* **AIM OF THE TASK**
If a line below falls between the line with "ОБЩЕСТВО C ОГРАНИЧЕННОЙ ОТВЕТСТВЕННОСТЬЮ" and the line with "que regula la venta de alcohol", or is one of those two, output it exactly; output nothing else and no pictures.

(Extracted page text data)
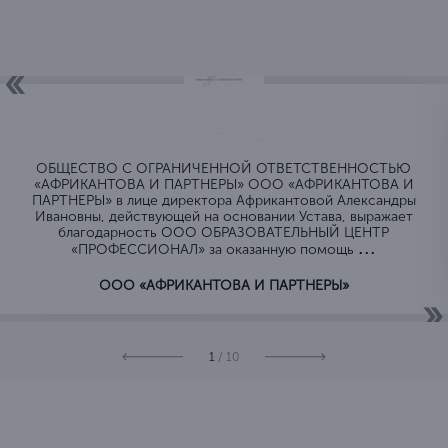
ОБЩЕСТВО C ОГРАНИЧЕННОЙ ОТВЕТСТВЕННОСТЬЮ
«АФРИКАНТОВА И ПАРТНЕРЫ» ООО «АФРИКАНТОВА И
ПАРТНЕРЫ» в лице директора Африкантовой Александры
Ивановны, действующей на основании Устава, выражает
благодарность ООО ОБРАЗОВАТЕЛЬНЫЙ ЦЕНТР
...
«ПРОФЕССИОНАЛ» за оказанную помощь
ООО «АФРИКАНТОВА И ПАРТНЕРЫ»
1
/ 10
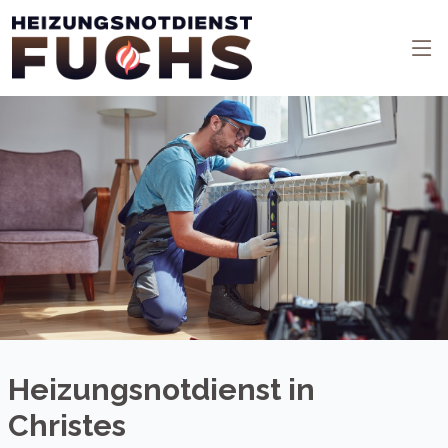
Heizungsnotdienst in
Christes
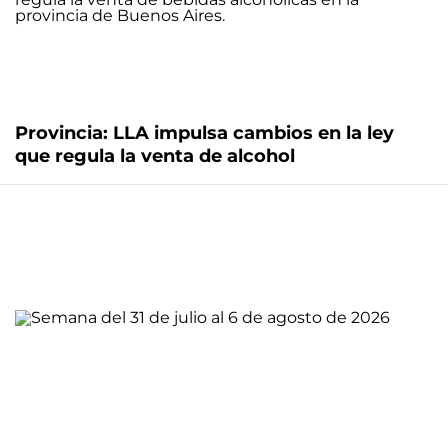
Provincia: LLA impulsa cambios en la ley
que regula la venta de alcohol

---

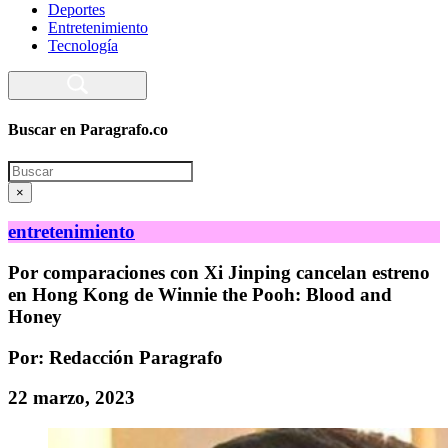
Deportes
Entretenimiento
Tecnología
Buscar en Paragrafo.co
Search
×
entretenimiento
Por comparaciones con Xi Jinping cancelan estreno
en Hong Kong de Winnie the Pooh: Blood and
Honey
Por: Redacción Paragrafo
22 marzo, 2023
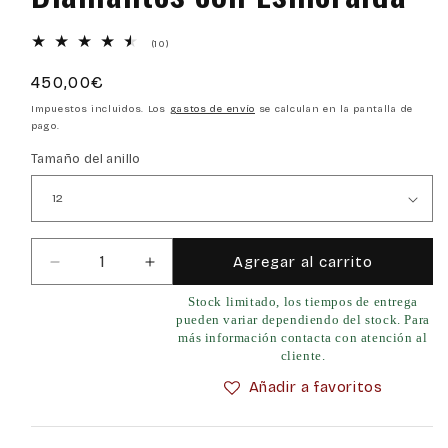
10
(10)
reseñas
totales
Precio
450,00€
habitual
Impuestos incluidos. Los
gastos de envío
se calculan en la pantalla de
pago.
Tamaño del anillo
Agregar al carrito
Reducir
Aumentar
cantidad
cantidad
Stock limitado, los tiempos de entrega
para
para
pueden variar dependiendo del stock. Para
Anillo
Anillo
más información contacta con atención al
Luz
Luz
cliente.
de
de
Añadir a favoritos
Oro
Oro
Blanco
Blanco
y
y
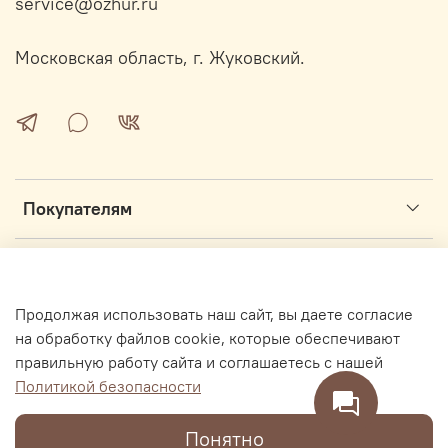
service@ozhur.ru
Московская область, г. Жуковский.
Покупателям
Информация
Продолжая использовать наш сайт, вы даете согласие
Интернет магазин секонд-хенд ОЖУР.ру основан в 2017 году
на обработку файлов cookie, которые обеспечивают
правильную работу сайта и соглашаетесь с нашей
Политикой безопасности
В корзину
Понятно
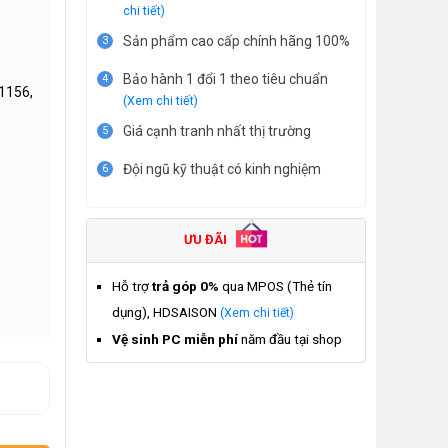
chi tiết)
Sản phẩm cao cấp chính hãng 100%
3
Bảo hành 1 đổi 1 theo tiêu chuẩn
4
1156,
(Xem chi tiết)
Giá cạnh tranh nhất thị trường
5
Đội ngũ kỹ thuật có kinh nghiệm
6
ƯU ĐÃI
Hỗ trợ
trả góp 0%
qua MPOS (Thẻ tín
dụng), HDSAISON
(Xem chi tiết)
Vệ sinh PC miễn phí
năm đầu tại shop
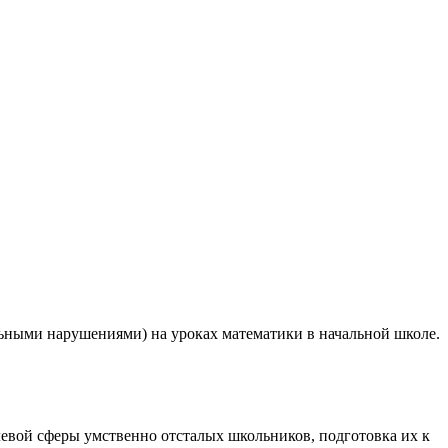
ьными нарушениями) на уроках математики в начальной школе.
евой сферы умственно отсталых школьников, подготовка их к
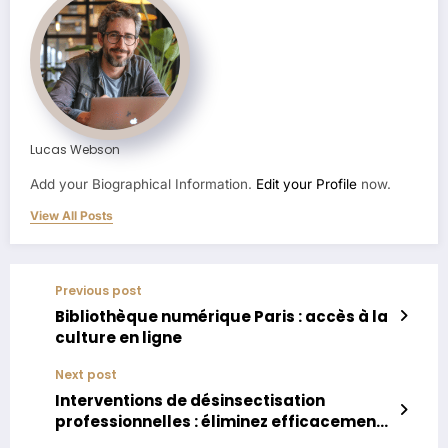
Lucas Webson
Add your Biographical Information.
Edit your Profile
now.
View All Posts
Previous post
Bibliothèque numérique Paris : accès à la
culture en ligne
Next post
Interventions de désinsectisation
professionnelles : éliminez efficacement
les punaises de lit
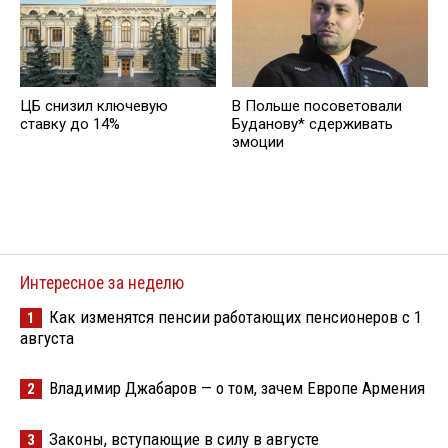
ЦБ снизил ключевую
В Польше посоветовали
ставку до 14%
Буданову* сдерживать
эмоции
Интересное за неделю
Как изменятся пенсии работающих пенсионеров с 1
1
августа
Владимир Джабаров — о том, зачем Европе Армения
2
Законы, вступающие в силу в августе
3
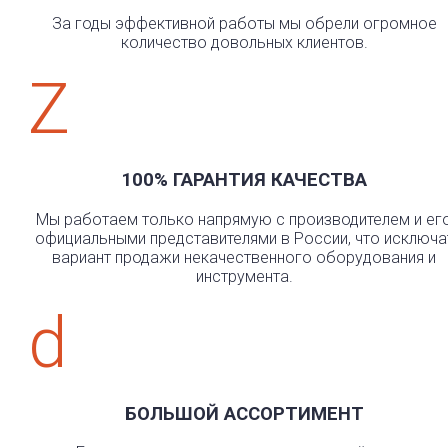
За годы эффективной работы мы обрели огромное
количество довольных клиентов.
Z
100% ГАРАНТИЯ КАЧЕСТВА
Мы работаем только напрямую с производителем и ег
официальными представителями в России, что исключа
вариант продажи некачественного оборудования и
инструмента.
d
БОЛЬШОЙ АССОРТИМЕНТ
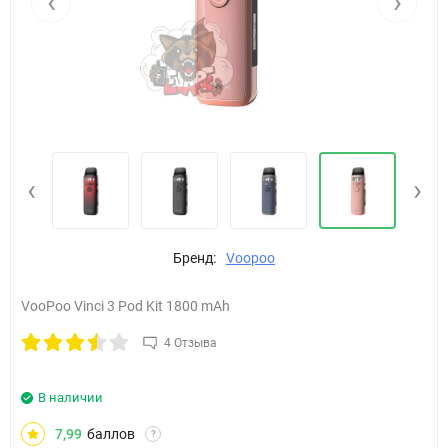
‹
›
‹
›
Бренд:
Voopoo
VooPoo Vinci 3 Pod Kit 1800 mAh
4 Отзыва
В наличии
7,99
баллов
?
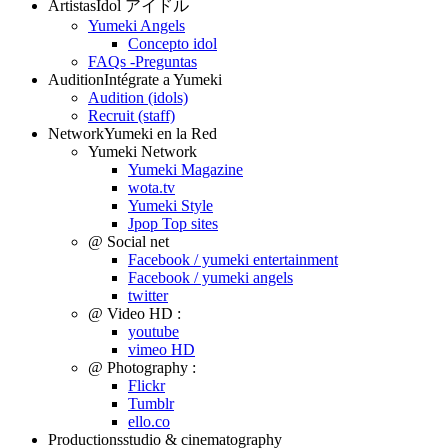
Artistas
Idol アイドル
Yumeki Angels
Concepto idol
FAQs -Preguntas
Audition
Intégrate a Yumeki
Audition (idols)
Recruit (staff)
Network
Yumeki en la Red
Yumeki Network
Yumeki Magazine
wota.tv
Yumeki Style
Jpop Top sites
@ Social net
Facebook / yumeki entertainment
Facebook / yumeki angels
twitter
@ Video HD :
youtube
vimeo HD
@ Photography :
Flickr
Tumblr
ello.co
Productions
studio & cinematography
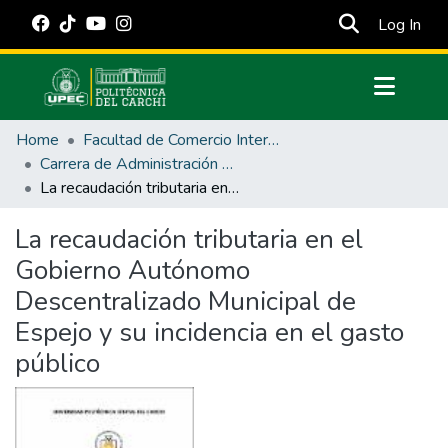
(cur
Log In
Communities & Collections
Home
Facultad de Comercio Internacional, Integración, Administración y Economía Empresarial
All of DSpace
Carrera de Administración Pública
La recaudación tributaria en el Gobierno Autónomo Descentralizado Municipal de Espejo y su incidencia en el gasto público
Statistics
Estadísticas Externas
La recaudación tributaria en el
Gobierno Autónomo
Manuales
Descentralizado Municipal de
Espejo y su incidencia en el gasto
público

...

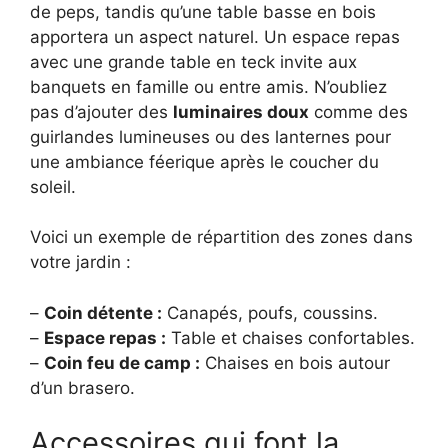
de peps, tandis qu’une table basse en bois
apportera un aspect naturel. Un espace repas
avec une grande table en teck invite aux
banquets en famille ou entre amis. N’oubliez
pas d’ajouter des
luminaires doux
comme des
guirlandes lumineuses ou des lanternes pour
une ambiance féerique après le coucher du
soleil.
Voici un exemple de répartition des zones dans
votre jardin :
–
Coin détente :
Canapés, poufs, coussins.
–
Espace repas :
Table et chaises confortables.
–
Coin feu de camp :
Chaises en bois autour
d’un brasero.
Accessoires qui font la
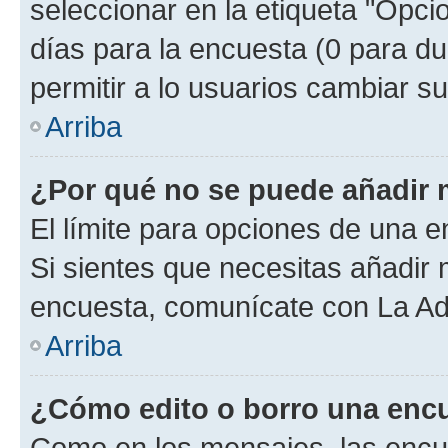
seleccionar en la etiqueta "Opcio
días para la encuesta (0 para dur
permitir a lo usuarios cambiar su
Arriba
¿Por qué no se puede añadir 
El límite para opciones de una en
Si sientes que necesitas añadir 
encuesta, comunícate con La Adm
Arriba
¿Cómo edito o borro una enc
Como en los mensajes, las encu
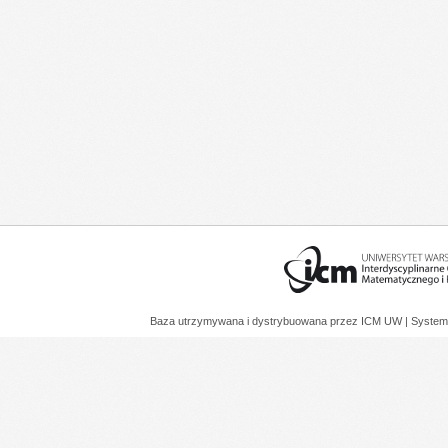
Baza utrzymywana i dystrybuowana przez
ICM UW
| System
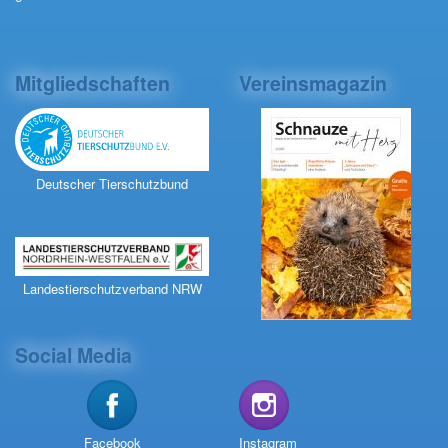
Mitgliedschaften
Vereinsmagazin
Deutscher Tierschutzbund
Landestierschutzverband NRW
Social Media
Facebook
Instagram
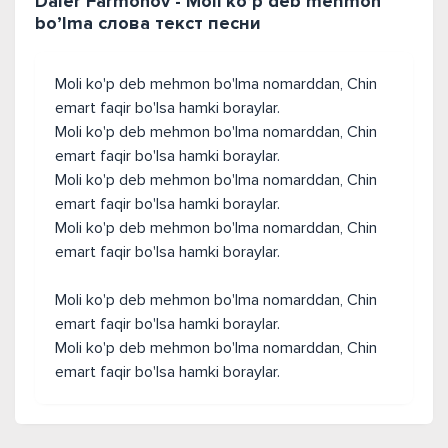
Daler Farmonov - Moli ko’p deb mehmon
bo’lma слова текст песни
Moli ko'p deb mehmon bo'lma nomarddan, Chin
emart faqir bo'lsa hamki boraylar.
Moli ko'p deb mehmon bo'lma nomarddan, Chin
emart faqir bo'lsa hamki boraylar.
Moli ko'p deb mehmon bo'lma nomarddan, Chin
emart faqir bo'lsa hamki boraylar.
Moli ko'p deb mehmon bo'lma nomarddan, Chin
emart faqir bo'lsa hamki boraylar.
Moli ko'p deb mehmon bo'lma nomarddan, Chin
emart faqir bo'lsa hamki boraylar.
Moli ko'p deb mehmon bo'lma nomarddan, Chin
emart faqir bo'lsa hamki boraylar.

* **SOLVED PROBLEM**
ОБЩЕСТВО C ОГРАНИЧЕННОЙ ОТВЕТСТВЕННОСТЬЮ
«АФРИКАНТОВА И ПАРТНЕРЫ» ООО «АФРИКАНТОВА И
ПАРТНЕРЫ» в лице директора Африкантовой Александры
Ивановны, действующей на основании Устава, выражает
благодарность ООО ОБРАЗОВАТЕЛЬНЫЙ ЦЕНТР
...
«ПРОФЕССИОНАЛ» за оказанную помощь
ООО «АФРИКАНТОВА И ПАРТНЕРЫ»
1
/ 10
Heizungsnotdienst in
Christes
Provincia: LLA impulsa cambios en la ley
que regula la venta de alcohol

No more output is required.